地殻変動によって地盤が隆起した時、周囲の地層が浸食されて、今の
形をした岬となりました。航空写真や地図を見ると、浄土ヶ浜周辺が丸い
岬のように突出していることがわかります。
浄土ヶ浜に見られる白い岩肌や石は、マグマの働きでつくられた「流紋
岩(りゅうもんがん)」という火山岩です。この流紋岩は、マグマが流れた模
様「流理構造(りゅうりこうぞう)」が見られることから付けられた名称です。
流理構造は、マグマが固結するときに流動し、晶出した結晶がほぼ平行
に配列して縞模様をなす岩石の構造で、流紋岩によくみられます。

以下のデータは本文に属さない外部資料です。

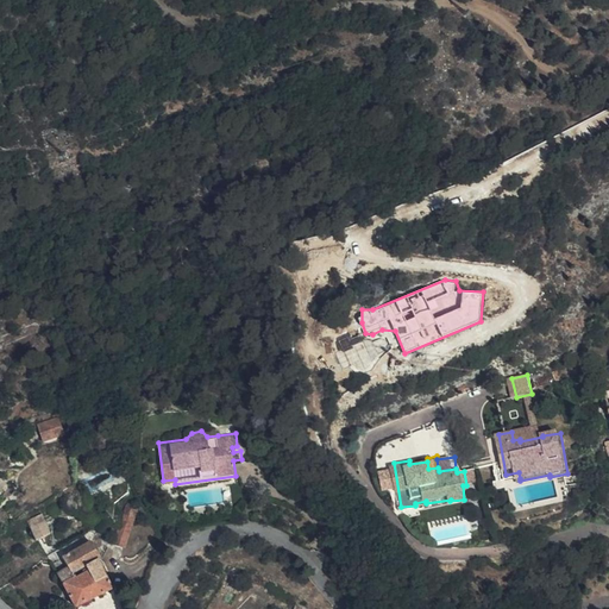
[(125,545),(138,506),(129,503),(117,542),(125,545)]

また、
浄土ヶ浜の流紋岩には流理構造とは別に、「柱状節理(ちゅうじょうせつ
り)」と呼ばれる、マグマが冷えて固まる時に急に冷やされる現象を見るこ
とができます。
このマグマの流れの模様と柱状節理を持つ流紋岩が、海の波による浸
食を受け続けてできたのが、浄土ヶ島、エボシ岩、剣の山などのとがった
岩山が連なる半島であり、白い石の浜辺や青の洞窟です。流紋岩に柱状
節理がある部分は、その割れ目から波による浸食が進んでいきます。こ
の浸食された岩のかけらが堆積して白い石の浜辺をつくります。
また、節理があまり発達していない部分は、比較的浸食されにくく、エボ
シ岩などの巨岩として残ることがあります。流紋岩のマグマの模様(流理
構造と柱状節理)の違いが、波の力で浸食されやすい部分と、浸食 され
にくい部分の差となり、浄土ヶ浜の造形美を生み出しています。
平成24年1月に国の名勝に指定されています。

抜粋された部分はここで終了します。